Here Sir I will give you a few extracts which will shew you his Sentiments not upon the present, but upon his Situation when he returnd from Europe, which you know was not then very Eligible. They were written in a confidential Letter to you, but some parts of the Letter was written with so much freedom that he thought proper to surpress it.3 In speaking of the Jealousy which he had ever observed in Congress of the Massachusetts, he adds “Is it possible that Congress should be respected if she suffers those Men upon whom she has as her records shew most depended from the begining, those Men who had a chief hand in forming her Navy and Army, who have supported her Independance, who have promoted and formed her alliances, to be slandered and disgraced. These things are of more importance in Europe than here to the publick but they are of too much here to be neglected. If the Massachusetts is to be made the But and Sport in the Manner it has been you will soon see it abandoned by all Men of Spirit, or you will See it break the union. For myself I care nothing at all, for my children I care but little for these things, but for the publick I care much. It is really important that congress should not dishonour their own members without cause and is really Important that the Members of Mass Bay should support each others honours and characters. I could return to my practise at the Bar, and 193make fortunes for my children, and be happier and really more respected than I can in the hazardous tormenting employments into which Congress have always put me. I can be easy even under the marks of disgrace they put upon me but they may depend upon it they either mistake their own Interest in putting me into these employments or in putting these Brands upon me.”

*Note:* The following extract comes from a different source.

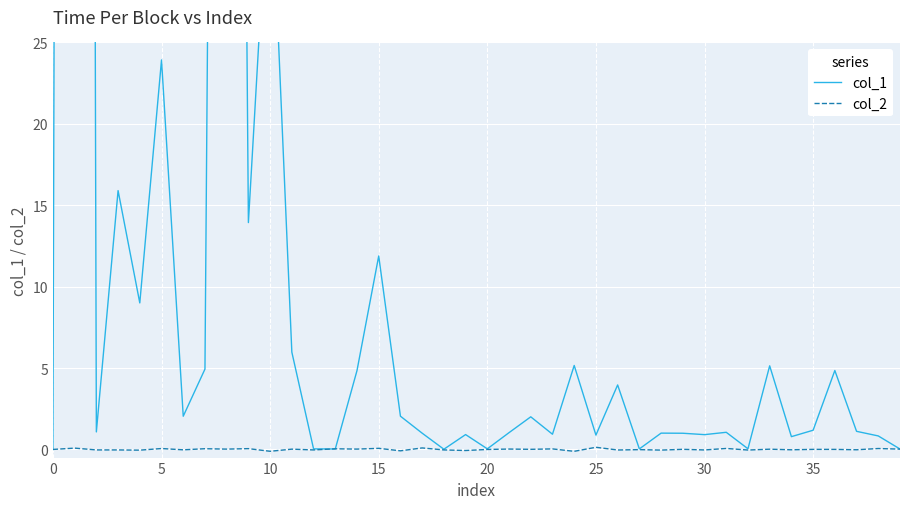

The col_2 series shows 0.1 at 25. True or false?

True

Time will shew which of his predictions are true. If our Friend Mr. Lovell returns I shall be fully informed, he has often refered me for information to Mr. A. but that Gentleman is so much ingrossed that I cannot get him even to spend one day with me. Have only been able to see him for half an hour and that in company. I shall be happy sir to see you at Braintree, whenever it suits your convenience; I doubt not of your Friendship or of your assiduity to support my Friend in every measure He may persue for the benifit of his country, but by your Letter and Mr. Lovells late hints I fear it is wholy out of his power. He will immediately upon the recept of the new plan feel his dissagreable Situation and I am pained when I reflect upon the anxiety it will give him. He must and will quit a Situation in which he cannot act with Honour, this his enimies know and they will assuredly answer their end. Those who wish well to their country must mourn the corrupt influence that has poisoned the fountain of power from whence issue Streams which Instead of nourtering and refreshing these Infant States are like to prove as Banefull as the ten fold plagues of Egypt. If you should receive any further information from your Friends at Congress respecting these matters I should take it as a favour if you would communicate them to Sir Your obliged Friend & humble Servant,
(Adams Papers); written on discarded cover sheets of old letters, one bearing the address “Mr. John Thaxter Paris”; docketed by CFA at head of text: “1781?”

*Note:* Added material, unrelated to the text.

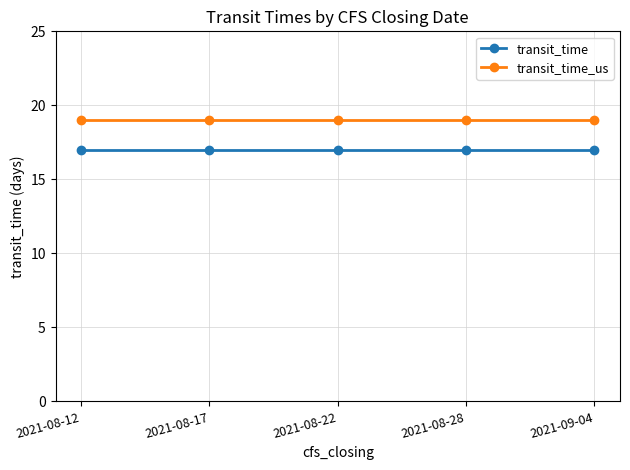

The value of transit_time_us at 2021-08-28 is 19. True or false?

True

Dated from Gerry's acknowledgment, 31 Aug. (below), of the (missing) RC.
AA to Gerry, 20 July (which may not have been sent until some days later), and Gerry's reply, 30 July, both above.
JA to Gerry, 18 Oct. 1779 (LbC, Adams Papers), marked “Secret as the Grave” and then, according to AA, not sent; see above, AA to Lovell, 20 July–6 Aug., and note 6 there. Quotation marks have here been editorially supplied, but it should be noted that AA quotes JA's letterbook text freely and with her own improvements in phrasing.